Question au Gouvernement n° 2530 :
GDF

12e Législature

Question de : M. Éric Besson
Drôme (2e circonscription) - Socialiste

Question posée en séance, et publiée le 1er mars 2006

OPA HOSTILES

M. le président. La parole est à M. Éric Besson.
M. Éric Besson.

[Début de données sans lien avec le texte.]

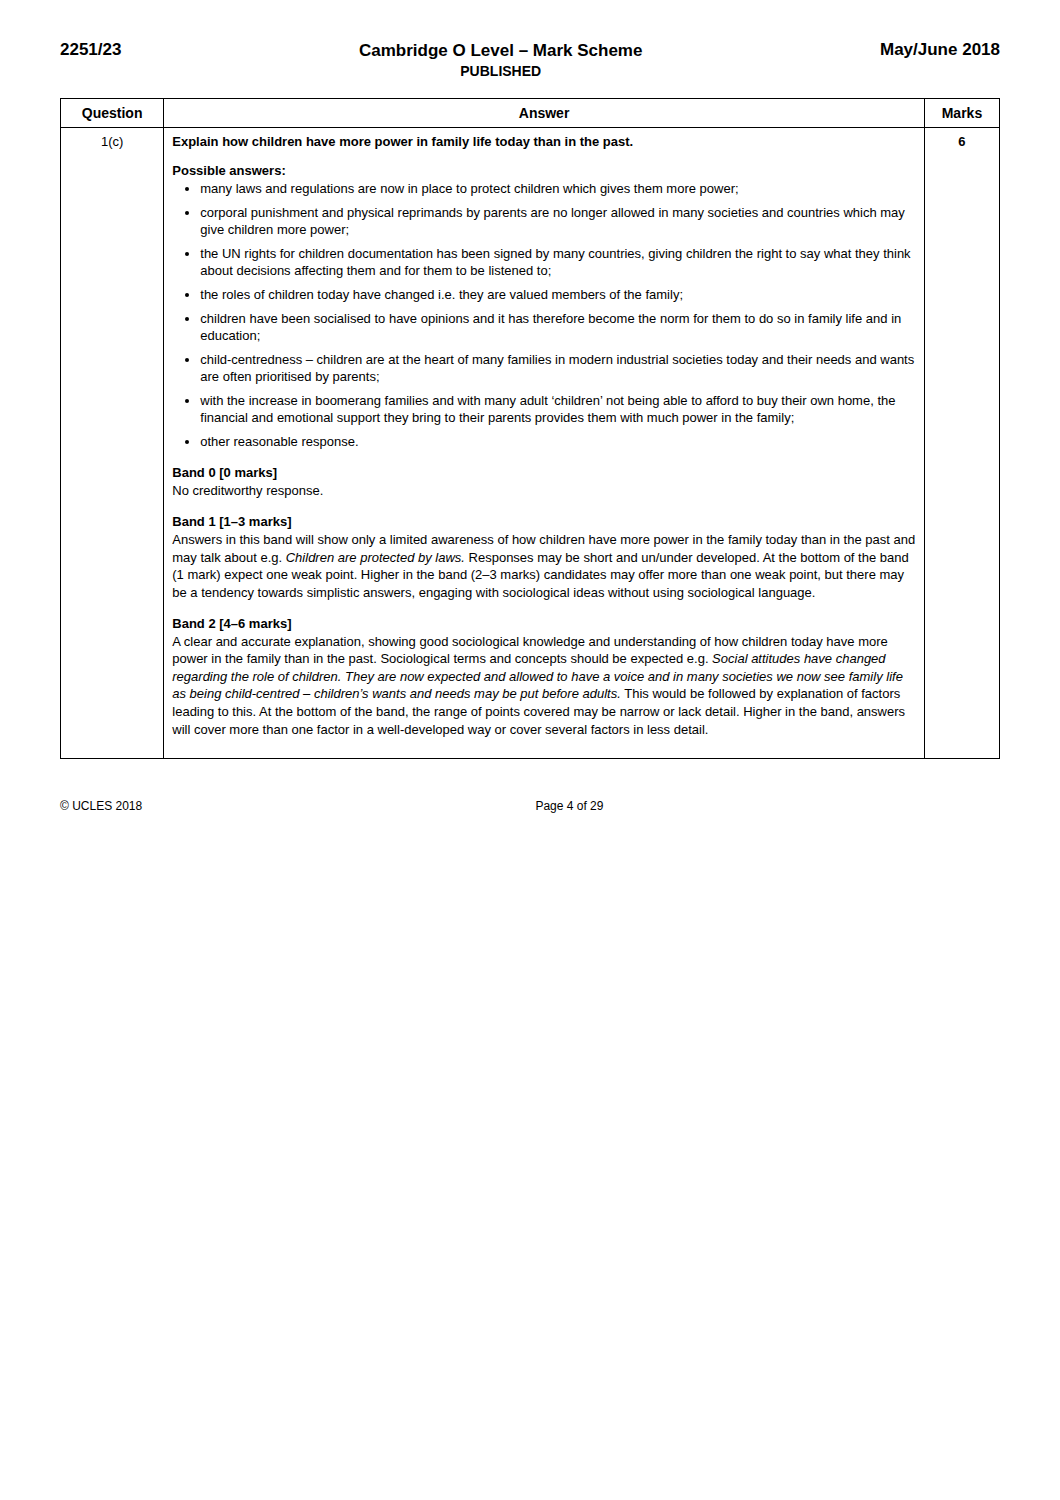2251/23
Cambridge O Level – Mark Scheme PUBLISHED
May/June 2018
| Question | Answer | Marks |
| --- | --- | --- |
| 1(c) | Explain how children have more power in family life today than in the past. Possible answers: many laws and regulations are now in place to protect children which gives them more power; corporal punishment and physical reprimands by parents are no longer allowed in many societies and countries which may give children more power; the UN rights for children documentation has been signed by many countries, giving children the right to say what they think about decisions affecting them and for them to be listened to; the roles of children today have changed i.e. they are valued members of the family; children have been socialised to have opinions and it has therefore become the norm for them to do so in family life and in education; child-centredness – children are at the heart of many families in modern industrial societies today and their needs and wants are often prioritised by parents; with the increase in boomerang families and with many adult ‘children’ not being able to afford to buy their own home, the financial and emotional support they bring to their parents provides them with much power in the family; other reasonable response. Band 0 [0 marks] No creditworthy response. Band 1 [1–3 marks] Answers in this band will show only a limited awareness of how children have more power in the family today than in the past and may talk about e.g. Children are protected by laws. Responses may be short and un/under developed. At the bottom of the band (1 mark) expect one weak point. Higher in the band (2–3 marks) candidates may offer more than one weak point, but there may be a tendency towards simplistic answers, engaging with sociological ideas without using sociological language. Band 2 [4–6 marks] A clear and accurate explanation, showing good sociological knowledge and understanding of how children today have more power in the family than in the past. Sociological terms and concepts should be expected e.g. Social attitudes have changed regarding the role of children. They are now expected and allowed to have a voice and in many societies we now see family life as being child-centred – children’s wants and needs may be put before adults. This would be followed by explanation of factors leading to this. At the bottom of the band, the range of points covered may be narrow or lack detail. Higher in the band, answers will cover more than one factor in a well-developed way or cover several factors in less detail. | 6 |
© UCLES 2018
Page 4 of 29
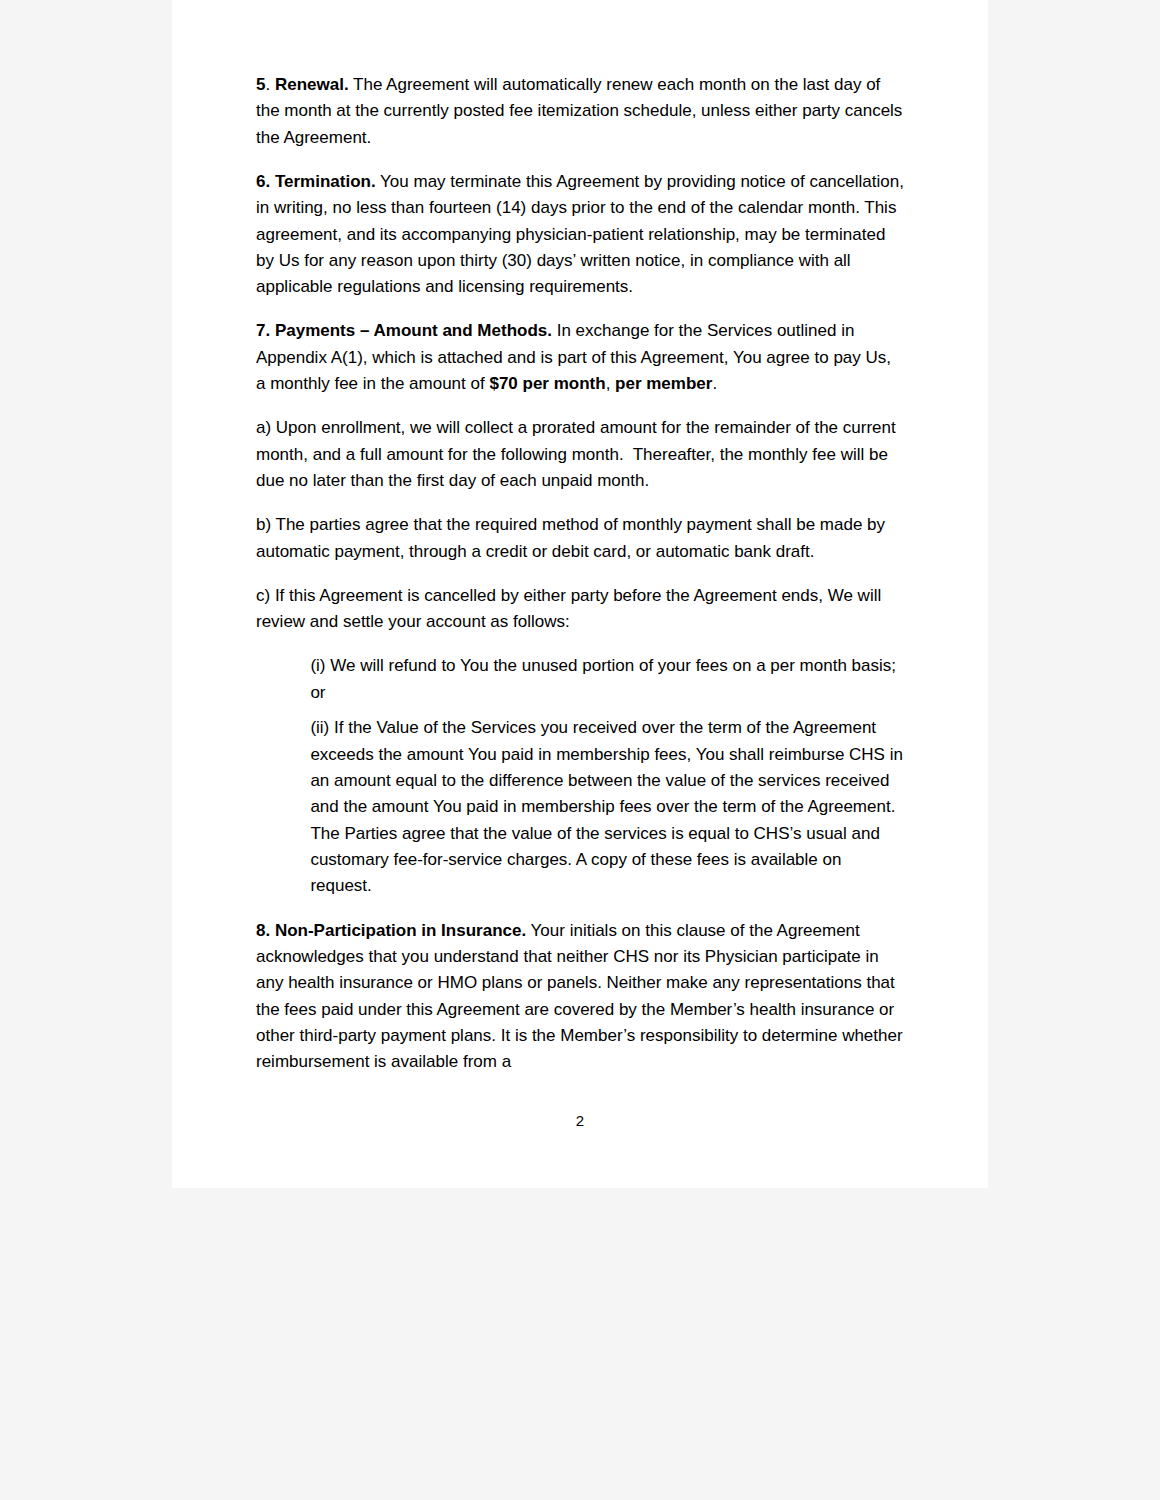5. Renewal. The Agreement will automatically renew each month on the last day of the month at the currently posted fee itemization schedule, unless either party cancels the Agreement.
6. Termination. You may terminate this Agreement by providing notice of cancellation, in writing, no less than fourteen (14) days prior to the end of the calendar month. This agreement, and its accompanying physician-patient relationship, may be terminated by Us for any reason upon thirty (30) days’ written notice, in compliance with all applicable regulations and licensing requirements.
7. Payments – Amount and Methods. In exchange for the Services outlined in Appendix A(1), which is attached and is part of this Agreement, You agree to pay Us, a monthly fee in the amount of $70 per month, per member.
a) Upon enrollment, we will collect a prorated amount for the remainder of the current month, and a full amount for the following month. Thereafter, the monthly fee will be due no later than the first day of each unpaid month.
b) The parties agree that the required method of monthly payment shall be made by automatic payment, through a credit or debit card, or automatic bank draft.
c) If this Agreement is cancelled by either party before the Agreement ends, We will review and settle your account as follows:
(i) We will refund to You the unused portion of your fees on a per month basis; or
(ii) If the Value of the Services you received over the term of the Agreement exceeds the amount You paid in membership fees, You shall reimburse CHS in an amount equal to the difference between the value of the services received and the amount You paid in membership fees over the term of the Agreement. The Parties agree that the value of the services is equal to CHS’s usual and customary fee-for-service charges. A copy of these fees is available on request.
8. Non-Participation in Insurance. Your initials on this clause of the Agreement acknowledges that you understand that neither CHS nor its Physician participate in any health insurance or HMO plans or panels. Neither make any representations that the fees paid under this Agreement are covered by the Member’s health insurance or other third-party payment plans. It is the Member’s responsibility to determine whether reimbursement is available from a
2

Monsieur le Premier ministre, depuis quelques semaines, vous brandissez l'étendard du patriotisme économique, mais vos actes sont en contradiction avec vos discours.
Concrètement, dans l'affaire de l'OPA hostile de Mittal sur Arcelor, qui a raison ? Est-ce M. Loos, qui prétend que le Gouvernement y est opposé, ou M. Breton, qui explique que le Gouvernement n'est " ni pour ni contre " ? Ce même M. Breton qui convoque le P-DG de Mittal et exige des explications, tout en reconnaissant qu'au bout du compte il ne pourra rien faire.
Sur les OPA hostiles, qui a raison ? Est-ce M. Breton lorsqu'il propose au Sénat un amendement sur les bons de souscriptions pour permettre à nos entreprises de se défendre contre les OPA hostiles, ou M. Breton lorsqu'il va plus loin que la directive européenne en privant les dirigeants de nos grands groupes des moyens réels de se défendre contre ces OPA hostiles et qui explique que la seule vérité qui vaille est celle des actionnaires ?
Dans le dossier Suez-Gaz de France, qui dit vrai ? Est-ce l'ancien ministre de l'économie et des finances, M. Sarkozy, qui assurait haut et fort, ici même, que la participation de l'État à 70 % dans GDF ne serait pas négociable, ou l'ancien ministre de l'industrie, M. Devedjian, très lié à M. Sarkozy, qui explique aujourd'hui dans la presse que GDF, ce ne sont que des tuyaux ?
Toujours dans le dossier Suez-Gaz de France, qui a raison ? Est-ce le Premier ministre qui, sur la foi d'une rumeur - une rumeur seulement -, invoque l'urgence et, à ce titre, annonce sans en référer à qui que ce soit, ni aux partenaires sociaux ni au Parlement, l'absorption de Gaz de France par Suez, ou le ministre de l'économie et des finances, qui dit tranquillement que la rumeur d'OPA hostile n'a rien à voir avec la fusion proposée et que tout cela était en préparation depuis des mois ?
II faut que cesse ce double discours, ce grand écart permanent entre les mots et les actes. La démocratie a besoin de transparence. (Rires et exclamations sur les bancs du groupe de l'Union pour un mouvement populaire.)
M. Jean Marsaudon. Ça vous va bien !
M. Éric Besson. La gestion de l'économie a besoin d'une politique cohérente et compréhensible par tous les acteurs.
En matière d'OPA hostiles, quelles sont donc, monsieur le Premier ministre, vos convictions ? (Applaudissements sur de nombreux bancs du groupe socialiste.)
M. Gérard Bapt. Il n'en a pas !
M. le président. La parole est à M. le Premier ministre.
M. Dominique de Villepin, Premier ministre. Monsieur le président, mesdames et messieurs les députés, je veux d'abord, de retour de La Réunion, vous dire toute la satisfaction qui est la mienne de voir l'ensemble de la communauté nationale rassemblée autour des Réunionnaises et des Réunionnais pour leur apporter un juste concours dans cette épreuve. (Applaudissements sur les bancs du groupe de l'Union pour un mouvement populaire et du groupe Union pour la démocratie française.) Il est important que chacun se mobilise sur le terrain.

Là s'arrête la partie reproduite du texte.